The traditional downhill start at Spa is, or was, one of the sport’s classic sights. I
won’t go on about Pedro and Seppi banging doors in the middle of Eau Rouge,
though I saw them do it, but the sheer power and majesty of 50 high-powered cars
thundering down to the eye of the needle, as it appears to be, is unforgettable.
Curiously there were very few accidents, because there was just enough time and
space to get into a file, a quick lift if need be, to negotiate this awesome complex
in relative safety.
It will be said that all the timing equipment has been moved to the new pit
complex, so the Belgians couldn’t arrange a downhill start even if they wanted to.
Well, that’s not the end of the world.
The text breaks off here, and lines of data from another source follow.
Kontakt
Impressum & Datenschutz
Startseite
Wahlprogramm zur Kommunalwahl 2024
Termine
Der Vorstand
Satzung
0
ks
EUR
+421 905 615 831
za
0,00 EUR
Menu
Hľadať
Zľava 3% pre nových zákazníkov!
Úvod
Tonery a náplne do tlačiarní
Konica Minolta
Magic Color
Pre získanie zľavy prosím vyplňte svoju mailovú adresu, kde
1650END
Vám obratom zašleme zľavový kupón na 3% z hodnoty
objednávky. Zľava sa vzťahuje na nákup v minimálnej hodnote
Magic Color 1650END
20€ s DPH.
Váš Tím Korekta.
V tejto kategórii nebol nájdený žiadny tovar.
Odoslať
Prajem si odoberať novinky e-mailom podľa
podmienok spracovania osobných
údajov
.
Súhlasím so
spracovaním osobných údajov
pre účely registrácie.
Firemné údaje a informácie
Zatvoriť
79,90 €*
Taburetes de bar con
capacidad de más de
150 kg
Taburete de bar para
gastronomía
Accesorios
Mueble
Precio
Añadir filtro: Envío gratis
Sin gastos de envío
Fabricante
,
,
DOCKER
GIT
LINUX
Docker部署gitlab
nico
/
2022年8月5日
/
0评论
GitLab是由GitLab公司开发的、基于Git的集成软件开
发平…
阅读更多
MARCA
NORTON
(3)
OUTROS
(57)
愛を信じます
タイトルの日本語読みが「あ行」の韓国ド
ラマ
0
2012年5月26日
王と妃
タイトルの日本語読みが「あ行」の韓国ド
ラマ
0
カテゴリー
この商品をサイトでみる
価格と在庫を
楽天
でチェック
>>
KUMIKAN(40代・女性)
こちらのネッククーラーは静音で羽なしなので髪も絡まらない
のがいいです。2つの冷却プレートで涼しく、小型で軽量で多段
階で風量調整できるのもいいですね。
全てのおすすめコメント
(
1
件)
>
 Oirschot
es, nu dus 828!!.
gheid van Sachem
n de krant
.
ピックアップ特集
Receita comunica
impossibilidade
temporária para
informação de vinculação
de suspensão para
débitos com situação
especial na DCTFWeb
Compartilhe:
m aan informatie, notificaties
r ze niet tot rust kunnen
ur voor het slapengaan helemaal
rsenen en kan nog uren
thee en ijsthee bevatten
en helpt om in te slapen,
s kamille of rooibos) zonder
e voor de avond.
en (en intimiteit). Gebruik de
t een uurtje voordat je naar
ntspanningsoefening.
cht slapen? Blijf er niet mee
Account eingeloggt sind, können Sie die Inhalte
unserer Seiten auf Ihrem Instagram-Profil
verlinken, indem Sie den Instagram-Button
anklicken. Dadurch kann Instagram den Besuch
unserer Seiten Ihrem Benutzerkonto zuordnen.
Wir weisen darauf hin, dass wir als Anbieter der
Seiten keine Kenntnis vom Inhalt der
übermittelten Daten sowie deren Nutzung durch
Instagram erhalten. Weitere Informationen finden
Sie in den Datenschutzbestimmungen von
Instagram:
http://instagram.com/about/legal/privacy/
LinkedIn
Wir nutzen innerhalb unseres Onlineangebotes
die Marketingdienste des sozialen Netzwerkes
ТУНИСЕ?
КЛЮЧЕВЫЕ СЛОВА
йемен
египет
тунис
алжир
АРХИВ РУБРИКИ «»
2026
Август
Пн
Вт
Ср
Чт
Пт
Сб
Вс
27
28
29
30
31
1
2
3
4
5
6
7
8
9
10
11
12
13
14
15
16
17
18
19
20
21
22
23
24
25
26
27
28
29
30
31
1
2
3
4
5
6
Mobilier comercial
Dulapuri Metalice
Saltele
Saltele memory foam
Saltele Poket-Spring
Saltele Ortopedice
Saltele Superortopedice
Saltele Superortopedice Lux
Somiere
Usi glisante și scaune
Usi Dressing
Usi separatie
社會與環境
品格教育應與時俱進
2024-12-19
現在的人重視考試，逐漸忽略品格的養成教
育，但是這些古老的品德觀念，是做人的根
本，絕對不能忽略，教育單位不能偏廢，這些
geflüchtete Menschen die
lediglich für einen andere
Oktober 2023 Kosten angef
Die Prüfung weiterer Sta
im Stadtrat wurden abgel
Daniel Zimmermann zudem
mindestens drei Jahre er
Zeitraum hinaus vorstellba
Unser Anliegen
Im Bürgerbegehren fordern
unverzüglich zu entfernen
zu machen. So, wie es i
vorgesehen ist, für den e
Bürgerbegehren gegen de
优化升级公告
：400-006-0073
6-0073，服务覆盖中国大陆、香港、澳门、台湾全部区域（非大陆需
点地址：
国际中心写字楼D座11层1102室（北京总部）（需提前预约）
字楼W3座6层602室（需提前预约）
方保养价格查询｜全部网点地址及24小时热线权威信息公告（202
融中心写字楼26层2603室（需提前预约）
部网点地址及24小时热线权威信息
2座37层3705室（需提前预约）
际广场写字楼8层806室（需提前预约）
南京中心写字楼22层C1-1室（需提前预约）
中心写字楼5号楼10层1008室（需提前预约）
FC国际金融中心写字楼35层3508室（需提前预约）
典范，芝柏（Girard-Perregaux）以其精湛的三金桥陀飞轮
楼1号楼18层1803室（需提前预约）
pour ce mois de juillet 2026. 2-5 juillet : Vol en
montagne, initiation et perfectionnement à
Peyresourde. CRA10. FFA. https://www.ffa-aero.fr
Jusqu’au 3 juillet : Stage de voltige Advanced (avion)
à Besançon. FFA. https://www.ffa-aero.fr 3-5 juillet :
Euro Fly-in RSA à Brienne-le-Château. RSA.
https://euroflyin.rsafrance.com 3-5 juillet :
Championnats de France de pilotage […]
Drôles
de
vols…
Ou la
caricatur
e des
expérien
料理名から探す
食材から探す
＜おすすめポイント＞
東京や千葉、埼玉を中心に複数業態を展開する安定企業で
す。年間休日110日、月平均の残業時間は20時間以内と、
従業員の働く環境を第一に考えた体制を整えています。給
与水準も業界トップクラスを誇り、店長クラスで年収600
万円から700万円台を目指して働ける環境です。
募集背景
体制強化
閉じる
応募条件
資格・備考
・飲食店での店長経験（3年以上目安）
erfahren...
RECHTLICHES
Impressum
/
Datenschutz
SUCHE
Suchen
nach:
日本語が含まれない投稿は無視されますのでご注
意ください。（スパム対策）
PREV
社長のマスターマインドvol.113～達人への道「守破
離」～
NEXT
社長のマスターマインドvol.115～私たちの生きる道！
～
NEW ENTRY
How about starting the clock when the leaders
cross the F1 timing line, but keeping the safety car on course until it has rounded
La Source? If the lights don’t work, then wave a green flag, or a Belgian tricolor, at
the downhill startline and unleash the pack.
Smoke & Mirrors
There is a lot of discontent about the sheer speed of the Peugeot 908 diesel cars,
four seconds a lap faster at Spa, which made the rest of the grid look a bit 20th
century. Henri Pescarolo is making increasingly strong complaints about the
speed of the oil-burners, and is demanding that the ACO should do something to
rein them in. He is not getting any change out of sporting director Daniel
Poissenot, who responds: “The Peugeots have done six days of testing since the
Nürburgring and completed 5,000 kilometres. How much has Pescarolo done?
Zero! He has to work harder and make his cars faster!”
We all know, because the good Henri keeps telling us, that he can’t afford to go
testing and testing to find more speed. “Then he should be in LMP2” says M.
Poissenot. You see, this discussion could go on and on like a long rally in a
tennis match, and get us nowhere.
Supposing the ACO did rein-in the Peugeots, with lower boost pressure or extra
weight being Pescarolo’s proposition. How would that suit Audi, with their backs to
the wall in the American Le Mans Series? Dr. Wolfgang Ullrich would go ballistic,
wouldn’t he?
Surely the gasoline powered LMP1 cars are too much restricted. In an age when
2.4 litre, V8 Formula One cars develop 750 horsepower – that is, over 300 bhp per
litre, an astonishing figure – does it not seem puny that a 5.5 litre Judd GV5.5 V10
engine can produce only 650 bhp with two 32.4 millimetre inlet air restrictors
inserted in the passages? That is, 118 bhp per litre which is, frankly, pathetic by
today’s standards.
The Judd GV5.5 is quite capable of yielding 800 horsepower-plus without air
restrictors, and it would appear that there is a lot of middle ground. Why not, for
instance, increase the size of the gasoline LMP1 engines’ restrictors by 8 per cent,
to a nice round 35.0 mm?
Power would rise proportionally by 8 per cent to a nice round 700 horsepower, and
this would serve three purposes: it would greatly reduce the gap between the
diesel and gasoline engines, it would make M. Pescarolo happy, and it would put
some clear blue water between the LMP1 and LMP2 competitors, since the little-
uns are getting too close for comfort nowadays. It is the declared intention of the
ACO that LMP1 is for manufacturers, and that LMP2 is for private teams whose
performance must be inferior.
Well, that’s as maybe. Next year at least one Porsche RS Spyder will compete in
LMP2, a car that out-prices any LMP1 (gasoline, Judd or AER) on the grid. It will
carry an extra 50 kg already announced by the ACO, taking it to 825 kg, but the
extra weight will not, I suspect, damage its lap times by any great extent. RML’s
MG Lola weighed-in at 804 kg at Le Mans in June, midway between this year’s
minimum and next year’s, and at that weight, or something close, it has performed
mightily all season.
I rest my case. My feeling is that the ACO will do nothing to peg back the
performance of the diesel engines in 2008, and neither do they have any sympathy
for the LMP1 teams that feel unable to compete. Both Audi and Peugeot declare
that a good, manufacturer prepared gasoline engine will beat their diesels, not
least because it will be 100 kg lighter at the back-end of the car, but to do so it will
need to be capable of developing 700 bhp with the current inlet air restrictors. They
could do it, they say. The ACO has heard all this, and noted it well.